At home: Keep your two safe deposit box keys apart from each other and in safe places (not with your house keys or car keys). Don’t keep your keys on a key ring or in an envelope that would indicate the bank’s name or the location of your box. Give your extra key only to someone you trust. ”If even one of your keys is lost,” says Chicago banker Donald Sansone, ”notify the bank immediately so their personnel are on alert against someone trying to perpetrate a fraud.” If both keys are lost, you should get a new box (and be prepared to pay to have your old box drilled open). Keep written and photographic records of your box’s contents at home, in case any items are lost and you need to file a claim. Also check your home insurance policy to see if it covers the items in your box against loss or damage.
Inside the vault: Accompany the bank employee into the vault, and be sure no other customers are there with you. After you arrive at the vault, it’s OK to give the attendant your key for the few seconds it takes to open or close the box door, but never lose sight of the key and never leave it in the box door. An unscrupulous attendant or dishonest customer only needs a few seconds to make a wax impression of your key, which can be used to make a duplicate. Also, never let a bank employee take the box out of your sight. When you return your box to the vault, be sure the box door is properly locked and that you have your key before you leave. ”Don’t allow a bank employee to keep your key and handle transactions for you if you’re not there— something elderly customers have done and regretted,” adds Carol Mesheske, chief of a section in the FDIC’s Division of Supervision that monitors fraudulent activities at banks.
Outside the vault: Only open the safe deposit box when you’re inside the viewing booth and away from bank employees and customers. ”Before leaving the privacy booth, make sure all valuables are safely back inside the box,” recommends Gene Seitz, also of the FDIC’s anti-fraud group. ”And make sure there’s nothing left behind that may indicate the contents of your box, such as a currency strap, a specially-marked envelope or an empty jewelry box.”

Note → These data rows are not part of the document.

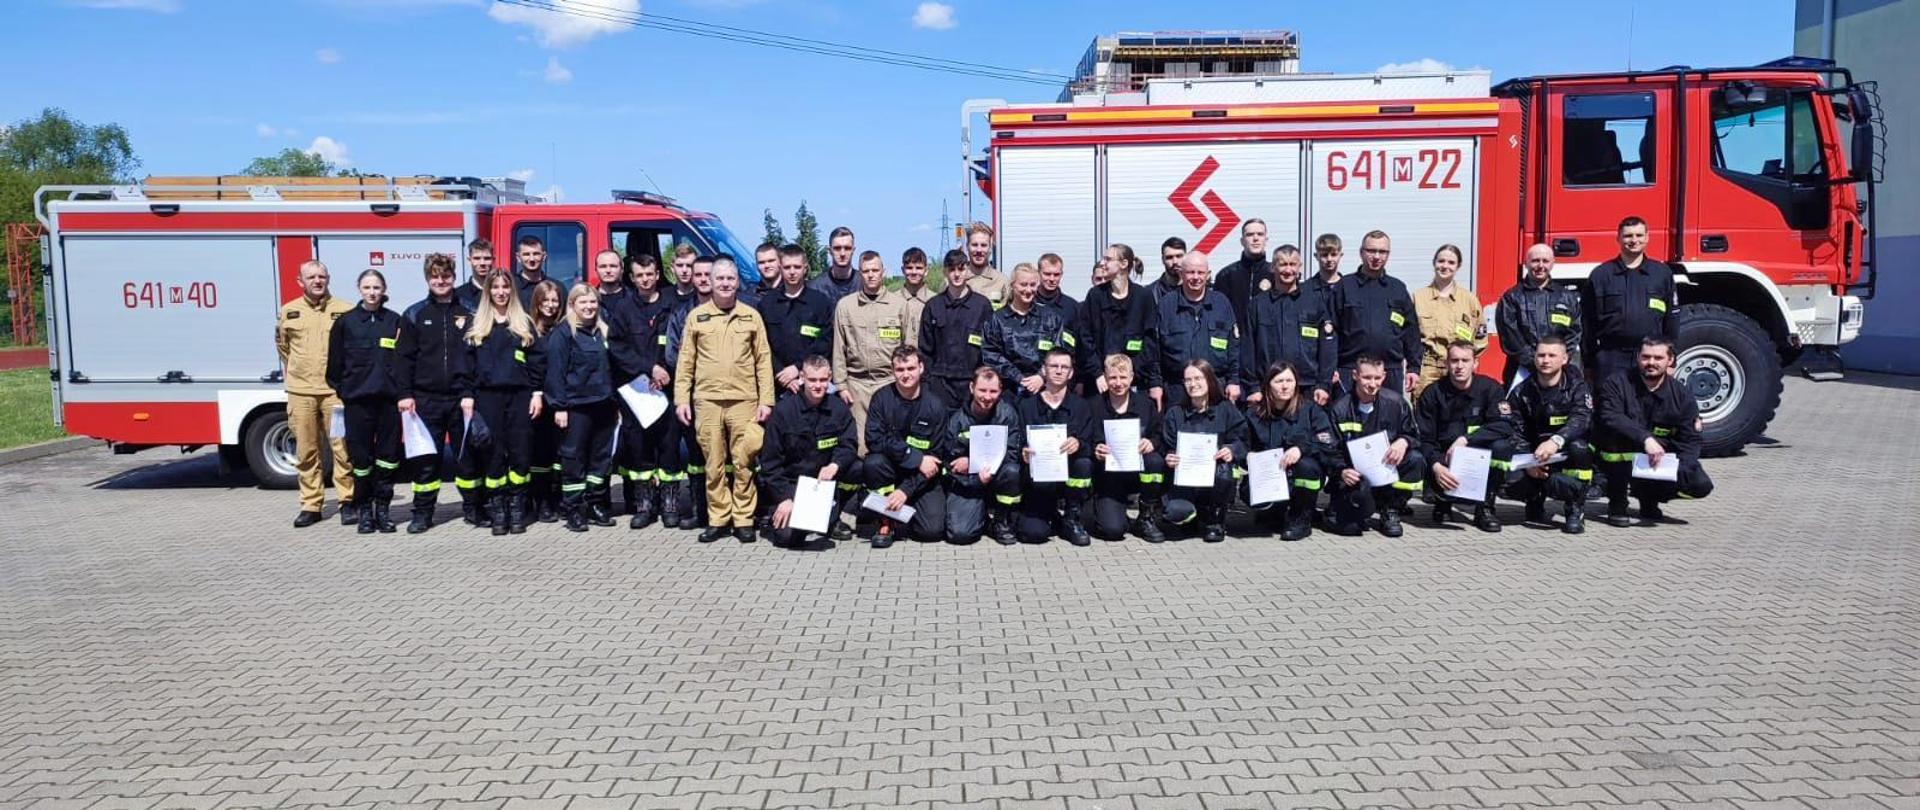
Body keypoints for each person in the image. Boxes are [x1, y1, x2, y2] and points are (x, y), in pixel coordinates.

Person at [675, 257, 776, 543]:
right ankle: (718, 518)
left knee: (744, 461)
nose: (725, 284)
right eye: (720, 279)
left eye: (730, 279)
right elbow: (686, 361)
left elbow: (763, 359)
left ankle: (743, 519)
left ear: (737, 282)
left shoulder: (751, 316)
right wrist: (681, 399)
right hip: (707, 400)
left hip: (744, 399)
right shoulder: (696, 317)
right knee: (713, 463)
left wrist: (766, 400)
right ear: (711, 282)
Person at [398, 253, 480, 534]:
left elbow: (476, 358)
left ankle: (473, 508)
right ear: (427, 279)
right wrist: (405, 394)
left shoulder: (469, 311)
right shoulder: (414, 314)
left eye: (446, 276)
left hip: (461, 400)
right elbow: (403, 359)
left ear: (453, 278)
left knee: (466, 458)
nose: (441, 281)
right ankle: (422, 513)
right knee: (425, 461)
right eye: (435, 276)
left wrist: (470, 392)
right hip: (425, 400)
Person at [1594, 336, 1713, 526]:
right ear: (1637, 357)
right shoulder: (1617, 383)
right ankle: (1617, 503)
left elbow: (1690, 439)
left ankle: (1650, 497)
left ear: (1670, 360)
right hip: (1621, 453)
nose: (1651, 363)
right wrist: (1646, 439)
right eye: (1646, 357)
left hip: (1659, 458)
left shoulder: (1681, 395)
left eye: (1658, 358)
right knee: (1614, 441)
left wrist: (1681, 468)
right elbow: (1610, 416)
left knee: (1699, 484)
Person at [327, 268, 410, 534]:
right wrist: (346, 391)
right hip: (358, 403)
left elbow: (404, 361)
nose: (372, 292)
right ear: (359, 289)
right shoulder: (346, 323)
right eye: (367, 287)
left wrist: (400, 392)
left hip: (388, 403)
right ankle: (364, 511)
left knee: (388, 459)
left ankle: (383, 511)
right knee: (361, 460)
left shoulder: (395, 321)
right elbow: (334, 366)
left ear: (384, 290)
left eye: (376, 287)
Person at [277, 259, 356, 528]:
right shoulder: (289, 311)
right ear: (300, 282)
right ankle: (311, 505)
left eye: (321, 276)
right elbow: (283, 348)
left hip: (334, 392)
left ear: (328, 279)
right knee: (307, 451)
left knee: (342, 449)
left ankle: (347, 501)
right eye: (311, 277)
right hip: (301, 392)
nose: (317, 281)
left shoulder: (344, 310)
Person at [464, 269, 543, 535]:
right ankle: (499, 509)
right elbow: (466, 366)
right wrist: (467, 396)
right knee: (493, 454)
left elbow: (537, 361)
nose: (501, 292)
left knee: (521, 452)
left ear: (512, 290)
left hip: (520, 397)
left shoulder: (523, 322)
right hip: (487, 398)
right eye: (495, 287)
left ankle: (517, 508)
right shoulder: (477, 324)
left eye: (505, 287)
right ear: (488, 291)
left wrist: (537, 393)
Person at [1414, 340, 1516, 533]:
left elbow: (1504, 425)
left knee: (1501, 447)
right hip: (1444, 461)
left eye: (1465, 360)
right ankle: (1442, 503)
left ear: (1475, 363)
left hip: (1479, 459)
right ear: (1447, 363)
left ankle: (1485, 508)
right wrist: (1436, 467)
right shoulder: (1432, 394)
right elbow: (1423, 438)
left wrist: (1466, 440)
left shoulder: (1490, 389)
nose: (1459, 366)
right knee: (1419, 456)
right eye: (1454, 360)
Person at [759, 355, 859, 547]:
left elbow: (849, 443)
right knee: (787, 538)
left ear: (830, 378)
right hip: (792, 484)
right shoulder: (784, 411)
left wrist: (835, 464)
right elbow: (770, 464)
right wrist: (784, 498)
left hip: (824, 484)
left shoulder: (838, 408)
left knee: (861, 467)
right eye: (812, 380)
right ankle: (778, 515)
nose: (818, 386)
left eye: (822, 380)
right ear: (802, 378)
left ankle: (833, 516)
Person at [1325, 355, 1426, 538]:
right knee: (1352, 526)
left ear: (1384, 376)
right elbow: (1330, 450)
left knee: (1415, 460)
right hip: (1354, 476)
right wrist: (1341, 470)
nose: (1372, 384)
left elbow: (1415, 435)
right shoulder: (1339, 409)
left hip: (1386, 470)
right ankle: (1342, 508)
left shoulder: (1397, 404)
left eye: (1377, 378)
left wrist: (1404, 441)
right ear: (1355, 375)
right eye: (1367, 378)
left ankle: (1391, 509)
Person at [860, 346, 951, 546]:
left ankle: (900, 513)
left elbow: (935, 460)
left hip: (921, 477)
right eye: (900, 369)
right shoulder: (881, 398)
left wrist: (905, 491)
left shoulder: (935, 405)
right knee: (873, 463)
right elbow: (873, 439)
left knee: (931, 532)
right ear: (893, 371)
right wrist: (914, 457)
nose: (906, 374)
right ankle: (885, 521)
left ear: (921, 368)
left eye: (910, 368)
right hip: (890, 469)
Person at [546, 284, 618, 532]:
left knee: (601, 458)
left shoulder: (602, 331)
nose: (589, 307)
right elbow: (555, 372)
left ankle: (595, 503)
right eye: (583, 302)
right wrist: (559, 406)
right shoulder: (563, 334)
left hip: (604, 405)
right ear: (572, 305)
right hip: (576, 407)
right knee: (573, 458)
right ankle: (573, 508)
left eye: (593, 302)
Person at [1503, 336, 1594, 534]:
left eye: (1552, 355)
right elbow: (1514, 430)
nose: (1545, 360)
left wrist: (1556, 440)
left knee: (1580, 448)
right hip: (1534, 455)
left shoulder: (1577, 387)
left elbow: (1581, 419)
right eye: (1541, 355)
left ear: (1564, 359)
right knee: (1511, 482)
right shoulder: (1521, 391)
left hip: (1566, 452)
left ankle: (1575, 507)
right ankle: (1534, 499)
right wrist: (1528, 464)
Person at [621, 253, 683, 529]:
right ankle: (645, 505)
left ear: (658, 275)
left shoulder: (672, 306)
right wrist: (648, 369)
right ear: (632, 278)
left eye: (650, 274)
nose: (645, 279)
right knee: (639, 448)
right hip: (637, 391)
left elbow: (680, 344)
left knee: (669, 446)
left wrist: (665, 371)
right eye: (639, 275)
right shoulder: (624, 309)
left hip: (667, 388)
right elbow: (618, 348)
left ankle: (670, 504)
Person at [1243, 362, 1336, 541]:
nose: (1285, 386)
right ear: (1268, 385)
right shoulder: (1254, 414)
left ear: (1296, 383)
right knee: (1248, 492)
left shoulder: (1310, 410)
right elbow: (1241, 443)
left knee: (1307, 467)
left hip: (1300, 474)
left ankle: (1301, 518)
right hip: (1270, 477)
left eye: (1289, 381)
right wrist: (1247, 455)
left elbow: (1327, 442)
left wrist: (1301, 449)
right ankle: (1274, 512)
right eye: (1279, 381)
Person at [831, 250, 911, 453]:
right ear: (860, 273)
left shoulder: (899, 305)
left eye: (875, 270)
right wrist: (841, 385)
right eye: (866, 271)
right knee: (860, 446)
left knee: (890, 442)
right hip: (857, 385)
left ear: (883, 271)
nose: (871, 275)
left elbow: (909, 348)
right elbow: (839, 348)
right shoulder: (846, 306)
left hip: (890, 383)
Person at [1014, 349, 1095, 546]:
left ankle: (1072, 517)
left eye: (1064, 367)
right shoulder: (1026, 406)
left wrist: (1079, 444)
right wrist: (1022, 452)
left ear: (1071, 373)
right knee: (1034, 534)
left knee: (1083, 464)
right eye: (1054, 366)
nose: (1059, 371)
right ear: (1044, 370)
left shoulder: (1081, 406)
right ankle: (1048, 514)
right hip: (1037, 483)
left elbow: (1090, 445)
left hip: (1068, 482)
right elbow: (1016, 442)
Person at [1159, 360, 1246, 543]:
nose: (1193, 384)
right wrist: (1168, 457)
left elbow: (1242, 440)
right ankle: (1192, 517)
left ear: (1209, 380)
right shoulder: (1175, 413)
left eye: (1198, 378)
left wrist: (1231, 450)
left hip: (1215, 482)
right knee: (1176, 513)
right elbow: (1164, 447)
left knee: (1225, 470)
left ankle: (1215, 521)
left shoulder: (1226, 409)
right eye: (1188, 380)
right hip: (1183, 483)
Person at [1241, 244, 1337, 407]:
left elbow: (1328, 346)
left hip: (1308, 388)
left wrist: (1323, 385)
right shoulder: (1258, 305)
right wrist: (1253, 387)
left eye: (1293, 264)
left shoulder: (1314, 302)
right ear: (1272, 267)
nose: (1288, 270)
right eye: (1283, 264)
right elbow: (1247, 348)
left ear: (1300, 267)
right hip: (1268, 388)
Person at [1585, 216, 1677, 382]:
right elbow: (1587, 323)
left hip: (1650, 357)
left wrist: (1671, 359)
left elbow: (1671, 319)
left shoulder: (1662, 274)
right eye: (1628, 236)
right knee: (1609, 399)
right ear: (1618, 238)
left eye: (1639, 235)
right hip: (1611, 358)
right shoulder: (1601, 275)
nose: (1634, 240)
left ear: (1647, 238)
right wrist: (1589, 363)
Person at [591, 249, 648, 517]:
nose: (608, 270)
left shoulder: (633, 300)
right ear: (596, 269)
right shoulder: (588, 299)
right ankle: (600, 500)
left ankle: (633, 497)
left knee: (631, 440)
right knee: (600, 441)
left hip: (629, 380)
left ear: (621, 270)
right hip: (597, 381)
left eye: (613, 266)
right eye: (603, 266)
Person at [939, 367, 1024, 545]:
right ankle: (981, 517)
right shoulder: (957, 420)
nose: (987, 396)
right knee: (960, 534)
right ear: (972, 388)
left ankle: (1001, 520)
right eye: (982, 390)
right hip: (968, 483)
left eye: (993, 391)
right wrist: (976, 478)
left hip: (998, 477)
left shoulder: (1008, 415)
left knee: (1012, 471)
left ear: (1000, 390)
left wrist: (974, 464)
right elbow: (949, 465)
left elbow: (1012, 454)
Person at [1087, 355, 1167, 543]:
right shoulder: (1093, 405)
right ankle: (1103, 510)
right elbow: (1085, 438)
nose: (1118, 383)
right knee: (1113, 530)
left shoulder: (1145, 405)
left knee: (1155, 461)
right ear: (1105, 377)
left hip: (1137, 474)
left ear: (1131, 377)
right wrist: (1094, 449)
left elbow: (1158, 435)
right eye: (1113, 377)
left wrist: (1152, 443)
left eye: (1123, 377)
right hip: (1108, 476)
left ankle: (1146, 516)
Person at [1331, 230, 1421, 394]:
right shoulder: (1344, 287)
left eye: (1382, 251)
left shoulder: (1397, 289)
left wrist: (1414, 367)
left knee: (1390, 410)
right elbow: (1331, 331)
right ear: (1361, 252)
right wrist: (1330, 368)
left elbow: (1411, 331)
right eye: (1371, 251)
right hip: (1351, 371)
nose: (1377, 256)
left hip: (1389, 372)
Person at [1150, 252, 1240, 410]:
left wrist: (1234, 381)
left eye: (1200, 272)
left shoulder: (1221, 303)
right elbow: (1153, 349)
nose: (1196, 277)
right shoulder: (1166, 305)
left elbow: (1234, 346)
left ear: (1208, 275)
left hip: (1216, 387)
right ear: (1181, 274)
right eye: (1191, 272)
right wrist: (1155, 384)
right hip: (1177, 389)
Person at [663, 256, 715, 529]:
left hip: (721, 393)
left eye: (708, 274)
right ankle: (698, 509)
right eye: (699, 275)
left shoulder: (732, 309)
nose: (704, 279)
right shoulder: (680, 314)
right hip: (692, 392)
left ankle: (721, 510)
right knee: (695, 453)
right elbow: (673, 355)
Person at [1073, 243, 1156, 398]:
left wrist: (1129, 373)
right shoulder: (1095, 295)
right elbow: (1085, 338)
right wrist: (1098, 373)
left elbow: (1150, 341)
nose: (1102, 263)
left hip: (1135, 381)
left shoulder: (1143, 296)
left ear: (1123, 264)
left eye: (1108, 259)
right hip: (1100, 383)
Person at [1496, 243, 1584, 385]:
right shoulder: (1511, 298)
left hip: (1559, 371)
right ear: (1526, 263)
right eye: (1535, 261)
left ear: (1553, 263)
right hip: (1522, 371)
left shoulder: (1567, 298)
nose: (1540, 266)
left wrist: (1555, 360)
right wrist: (1537, 362)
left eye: (1545, 261)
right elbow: (1510, 338)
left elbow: (1574, 332)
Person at [759, 244, 836, 399]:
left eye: (797, 267)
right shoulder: (767, 304)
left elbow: (824, 343)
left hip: (812, 385)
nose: (792, 272)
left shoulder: (820, 303)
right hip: (778, 385)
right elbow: (763, 345)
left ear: (805, 268)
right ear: (780, 267)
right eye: (787, 267)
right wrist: (782, 374)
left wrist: (798, 368)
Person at [918, 250, 993, 406]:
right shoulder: (933, 306)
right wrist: (929, 382)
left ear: (968, 270)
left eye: (961, 269)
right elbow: (925, 351)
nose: (957, 274)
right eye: (952, 269)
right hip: (940, 385)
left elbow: (991, 348)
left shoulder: (982, 306)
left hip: (973, 384)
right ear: (945, 272)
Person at [980, 264, 1066, 399]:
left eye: (1032, 285)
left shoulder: (1051, 318)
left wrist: (1041, 376)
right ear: (1013, 285)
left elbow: (1059, 352)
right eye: (1023, 285)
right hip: (1008, 391)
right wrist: (1018, 377)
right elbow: (991, 354)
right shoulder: (997, 319)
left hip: (1043, 389)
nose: (1028, 290)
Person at [1412, 244, 1487, 397]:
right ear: (1434, 263)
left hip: (1459, 368)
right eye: (1441, 261)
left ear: (1458, 266)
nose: (1445, 266)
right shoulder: (1418, 298)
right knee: (1425, 408)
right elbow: (1408, 337)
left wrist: (1468, 361)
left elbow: (1480, 336)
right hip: (1428, 368)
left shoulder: (1469, 300)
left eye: (1451, 262)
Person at [526, 280, 567, 522]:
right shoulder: (528, 330)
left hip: (560, 399)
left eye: (555, 300)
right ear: (537, 302)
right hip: (537, 400)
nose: (550, 305)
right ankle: (540, 501)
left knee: (560, 454)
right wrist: (536, 393)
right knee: (540, 453)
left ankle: (557, 499)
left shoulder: (564, 329)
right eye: (546, 300)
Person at [1210, 218, 1272, 334]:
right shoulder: (1226, 275)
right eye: (1250, 235)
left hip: (1267, 340)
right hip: (1236, 340)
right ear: (1242, 241)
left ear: (1266, 240)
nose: (1255, 238)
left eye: (1260, 234)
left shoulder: (1275, 274)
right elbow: (1217, 312)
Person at [961, 222, 1009, 306]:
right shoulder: (955, 280)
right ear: (967, 246)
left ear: (990, 248)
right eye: (974, 245)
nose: (979, 250)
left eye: (983, 245)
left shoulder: (1001, 281)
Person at [810, 226, 861, 301]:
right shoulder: (815, 288)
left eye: (847, 248)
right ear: (830, 251)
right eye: (837, 248)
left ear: (853, 250)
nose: (842, 253)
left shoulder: (864, 285)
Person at [1033, 252, 1080, 329]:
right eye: (1047, 274)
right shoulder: (1028, 304)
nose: (1052, 279)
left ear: (1061, 274)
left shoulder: (1072, 307)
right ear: (1038, 273)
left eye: (1056, 275)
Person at [453, 238, 495, 312]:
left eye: (487, 258)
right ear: (469, 260)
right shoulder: (458, 295)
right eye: (477, 258)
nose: (482, 263)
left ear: (493, 260)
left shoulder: (503, 292)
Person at [899, 247, 937, 327]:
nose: (914, 272)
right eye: (909, 268)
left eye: (919, 268)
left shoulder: (936, 301)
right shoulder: (893, 301)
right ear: (903, 270)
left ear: (926, 270)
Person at [512, 235, 551, 310]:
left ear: (544, 257)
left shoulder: (557, 287)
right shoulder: (510, 286)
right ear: (518, 258)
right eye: (526, 254)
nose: (532, 259)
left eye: (536, 254)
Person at [1149, 237, 1187, 308]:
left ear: (1186, 257)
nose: (1175, 261)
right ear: (1163, 260)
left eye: (1179, 256)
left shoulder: (1198, 290)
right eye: (1169, 257)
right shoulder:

If there’s a problem: Tell a bank manager if the vault attendant seems a bit lax in following security procedures or if you spot something suspicious going on. Immediately report to the manager any items you believe are missing from your box or if there are signs of unauthorized or forced entry. If you’re pretty sure you’ve been victimized, it’s also a good idea to contact the National Fraud Information Center (phone: 800-876-7060), which reports suspected crimes to law enforcement agencies. If your bank doesn’t resolve the matter to your satisfaction, you may contact its federal regulator.